WORK REQUEST:
The word "Improvement" occurs in some lines of the data. Return each such line.

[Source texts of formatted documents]
★ ★ ★ ★ ★ ★ ★

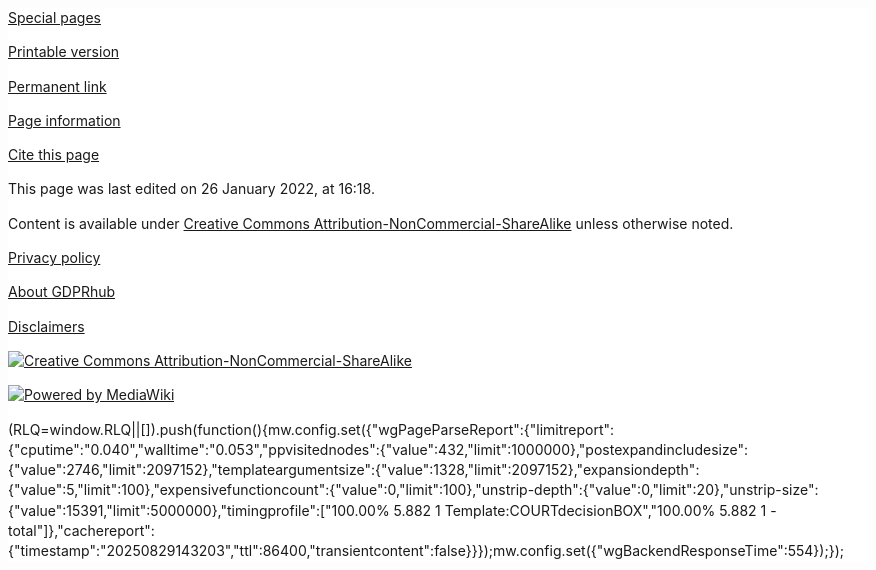 [Special pages](/index.php?title=Special:SpecialPages "A list of all special pages [q]")

[Printable version](javascript:print\(\); "Printable version of this page [p]")

[Permanent link](/index.php?title=Rb._Den_Haag_-_AWB_-_20_4694&oldid=22643 "Permanent link to this revision of this page")

[Page information](/index.php?title=Rb._Den_Haag_-_AWB_-_20_4694&action=info "More information about this page")

[Cite this page](/index.php?title=Special:CiteThisPage&page=Rb._Den_Haag_-_AWB_-_20_4694&id=22643&wpFormIdentifier=titleform "Information on how to cite this page")

This page was last edited on 26 January 2022, at 16:18.

Content is available under [Creative Commons Attribution-NonCommercial-ShareAlike](https://creativecommons.org/licenses/by-nc-sa/4.0/) unless otherwise noted.

[Privacy policy](/index.php?title=GDPRhub:Privacy_policy)

[About GDPRhub](/index.php?title=GDPRhub:About)

[Disclaimers](/index.php?title=GDPRhub:General_disclaimer)

[![Creative Commons Attribution-NonCommercial-ShareAlike](/resources/assets/licenses/cc-by-nc-sa.png)](https://creativecommons.org/licenses/by-nc-sa/4.0/)

[![Powered by MediaWiki](/resources/assets/poweredby_mediawiki_88x31.png)](https://www.mediawiki.org/)

(RLQ=window.RLQ||\[\]).push(function(){mw.config.set({"wgPageParseReport":{"limitreport":{"cputime":"0.040","walltime":"0.053","ppvisitednodes":{"value":432,"limit":1000000},"postexpandincludesize":{"value":2746,"limit":2097152},"templateargumentsize":{"value":1328,"limit":2097152},"expansiondepth":{"value":5,"limit":100},"expensivefunctioncount":{"value":0,"limit":100},"unstrip-depth":{"value":0,"limit":20},"unstrip-size":{"value":15391,"limit":5000000},"timingprofile":\["100.00% 5.882 1 Template:COURTdecisionBOX","100.00% 5.882 1 -total"\]},"cachereport":{"timestamp":"20250829143203","ttl":86400,"transientcontent":false}}});mw.config.set({"wgBackendResponseTime":554});});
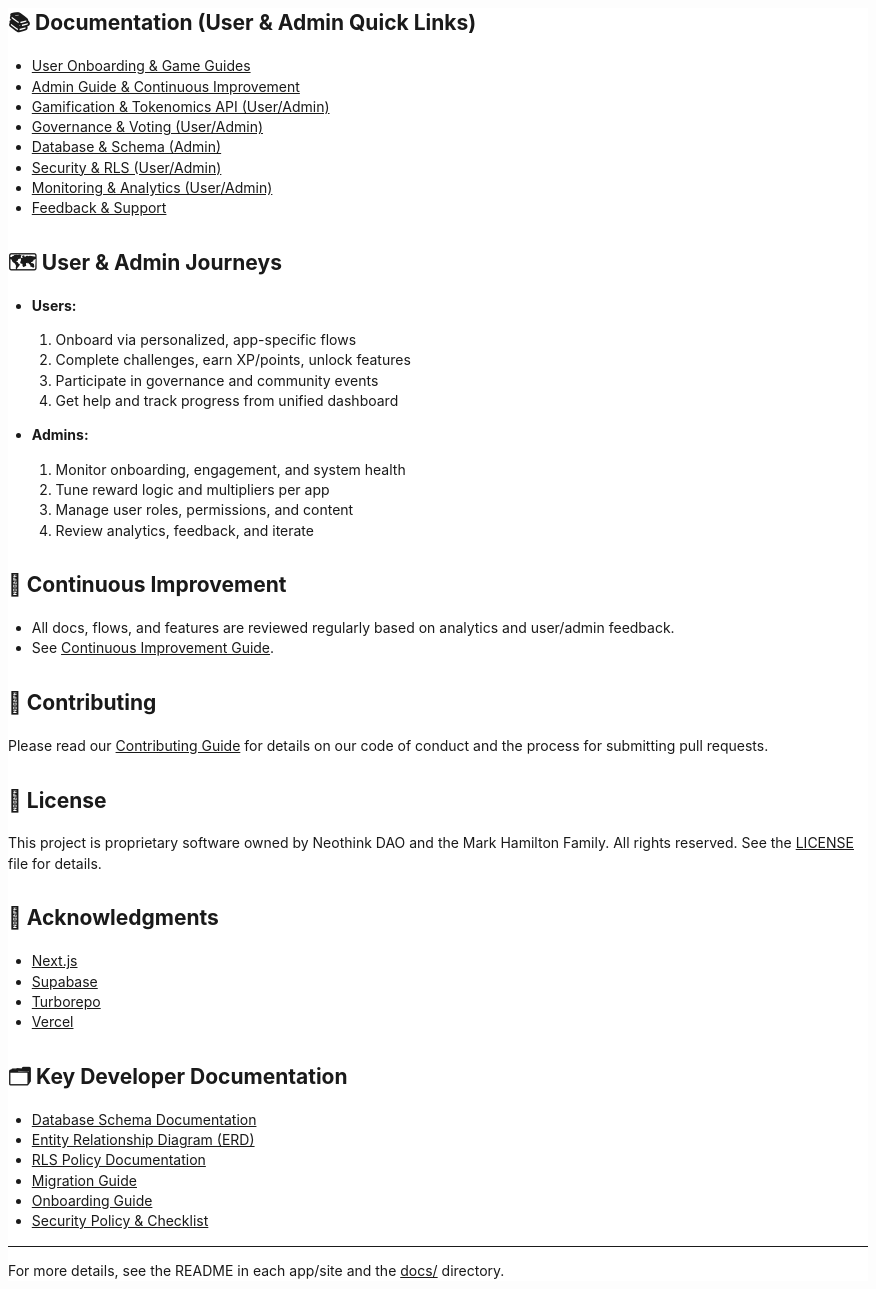 ## 📚 Documentation (User & Admin Quick Links)

- [User Onboarding & Game Guides](./docs/onboarding/README.md)
- [Admin Guide & Continuous Improvement](./docs/admin/ADMIN-OVERVIEW.md)
- [Gamification & Tokenomics API (User/Admin)](./docs/api/gamification.md)
- [Governance & Voting (User/Admin)](./DAO_GOVERNANCE.md)
- [Database & Schema (Admin)](./docs/architecture/database.md)
- [Security & RLS (User/Admin)](./SECURITY.md)
- [Monitoring & Analytics (User/Admin)](./docs/monitoring/README.md)
- [Feedback & Support](./docs/support/README.md)

## 🗺️ User & Admin Journeys

- **Users:**
  1. Onboard via personalized, app-specific flows
  2. Complete challenges, earn XP/points, unlock features
  3. Participate in governance and community events
  4. Get help and track progress from unified dashboard

- **Admins:**
  1. Monitor onboarding, engagement, and system health
  2. Tune reward logic and multipliers per app
  3. Manage user roles, permissions, and content
  4. Review analytics, feedback, and iterate

## 🔄 Continuous Improvement
- All docs, flows, and features are reviewed regularly based on analytics and user/admin feedback.
- See [Continuous Improvement Guide](./docs/admin/CONTINUOUS_IMPROVEMENT.md).

## 🤝 Contributing

Please read our [Contributing Guide](./CONTRIBUTING.md) for details on our code of conduct and the process for submitting pull requests.

## 📄 License

This project is proprietary software owned by Neothink DAO and the Mark Hamilton Family. All rights reserved. See the [LICENSE](./LICENSE) file for details.

## 🙏 Acknowledgments

- [Next.js](https://nextjs.org/)
- [Supabase](https://supabase.io/)
- [Turborepo](https://turbo.build/)
- [Vercel](https://vercel.com/)

## 🗂️ Key Developer Documentation

- [Database Schema Documentation](docs/database/schema_documentation.md)
- [Entity Relationship Diagram (ERD)](docs/database/database_diagram.md)
- [RLS Policy Documentation](docs/security/authorization.md)
- [Migration Guide](docs/database/MIGRATIONS.md)
- [Onboarding Guide](./ONBOARDING.md)
- [Security Policy & Checklist](./SECURITY.md)

---

For more details, see the README in each app/site and the [docs/](./docs) directory.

★ ★ ★ ★ ★ ★ ★

SOLUTION FOR THIS EXERCISE:
- [Admin Guide & Continuous Improvement](./docs/admin/ADMIN-OVERVIEW.md)
## 🔄 Continuous Improvement
- See [Continuous Improvement Guide](./docs/admin/CONTINUOUS_IMPROVEMENT.md).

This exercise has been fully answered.